# Source document:
TATTE wishes to extend its thanks for the possibility to comment on the process of space reduction and campus development currently discussed at Tampere University.
TATTE can appreciate the university’s need to reduce spaces to reduce standing costs, but considers the current goals excessive and challenging to realize. The current plans now extending to only 2025, according to which the university would give up Pinni A fully at the centre campus, Arvo partially at the Kauppi campus and Festia fully at the Hervanta campus, are already considerable reductions in the university’s facilities, even if more equally distributed between the campuses. TATTE expressed its disapproval over the previous space reduction proposal given to the university board:
The current space reduction and campus development plan extending to only 2025 would still involve considerable changes to the spaces available to staff and students, thus impacting the working conditions at the university. Campus development plans should actively utilize the professional expertise within the university when it comes to higher education research and and work-life research, as TATTE has strongly recommended:
Changing the working conditions and working conditions of a scientific community has to be integrally connected to the scientific know-how and expertise. Those parts of the academic community (faculties, degree programmes) directly affected by the changes in university spaces should actively and comprehensively be made participants in designing their new spaces with a clear emphasis on the realization of successful building of teaching, research and community.
TATTE expects that the campus development and space reduction process will continue to actively discuss with and listen to the university community. TATTE has chosen not to oppose the current plan up to 2025 according to the proposal selected by the university board, but makes this decision contingent on active and transparent follow-up of the implementation of the current plan, which takes into account the success, challenges, experiences and future needs of the process. The university community must be integrally involved in this follow-up.

# Work to complete:
In the statement on space reduction at Tampere University, which building would the university give up fully at the Hervanta campus? The material after this text is not needed.

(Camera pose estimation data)
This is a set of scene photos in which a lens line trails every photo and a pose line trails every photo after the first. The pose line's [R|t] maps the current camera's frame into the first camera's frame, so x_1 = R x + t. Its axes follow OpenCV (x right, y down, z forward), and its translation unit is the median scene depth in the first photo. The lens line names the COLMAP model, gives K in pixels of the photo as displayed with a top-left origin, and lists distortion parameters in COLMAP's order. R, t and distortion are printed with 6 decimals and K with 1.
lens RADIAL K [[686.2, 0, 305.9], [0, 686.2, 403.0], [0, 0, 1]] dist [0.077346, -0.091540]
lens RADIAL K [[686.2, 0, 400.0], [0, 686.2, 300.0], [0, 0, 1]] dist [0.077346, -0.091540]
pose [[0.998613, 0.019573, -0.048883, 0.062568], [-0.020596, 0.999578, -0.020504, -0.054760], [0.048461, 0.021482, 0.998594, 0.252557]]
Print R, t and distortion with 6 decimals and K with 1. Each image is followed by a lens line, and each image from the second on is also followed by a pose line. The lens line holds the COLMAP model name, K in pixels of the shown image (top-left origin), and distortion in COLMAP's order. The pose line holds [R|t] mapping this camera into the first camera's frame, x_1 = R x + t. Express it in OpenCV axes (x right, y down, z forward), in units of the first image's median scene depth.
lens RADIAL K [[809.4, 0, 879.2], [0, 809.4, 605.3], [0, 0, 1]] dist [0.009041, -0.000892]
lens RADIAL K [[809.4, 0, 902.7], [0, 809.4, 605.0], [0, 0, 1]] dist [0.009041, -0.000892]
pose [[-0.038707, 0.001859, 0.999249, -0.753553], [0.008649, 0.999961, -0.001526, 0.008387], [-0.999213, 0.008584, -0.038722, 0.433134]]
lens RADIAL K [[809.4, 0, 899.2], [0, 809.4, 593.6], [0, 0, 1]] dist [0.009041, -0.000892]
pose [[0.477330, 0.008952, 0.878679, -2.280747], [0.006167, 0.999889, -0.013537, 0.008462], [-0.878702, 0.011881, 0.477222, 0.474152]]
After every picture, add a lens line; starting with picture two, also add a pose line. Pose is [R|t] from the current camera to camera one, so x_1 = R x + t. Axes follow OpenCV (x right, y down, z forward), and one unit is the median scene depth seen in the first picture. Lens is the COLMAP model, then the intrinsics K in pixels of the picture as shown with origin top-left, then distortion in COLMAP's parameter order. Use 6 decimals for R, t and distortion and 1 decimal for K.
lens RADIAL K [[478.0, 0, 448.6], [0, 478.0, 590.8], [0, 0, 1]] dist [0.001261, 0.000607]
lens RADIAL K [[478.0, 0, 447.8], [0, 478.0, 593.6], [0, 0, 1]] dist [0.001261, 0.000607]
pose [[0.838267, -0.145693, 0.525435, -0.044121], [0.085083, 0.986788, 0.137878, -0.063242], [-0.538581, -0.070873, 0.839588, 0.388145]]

# Exercise result:
Festia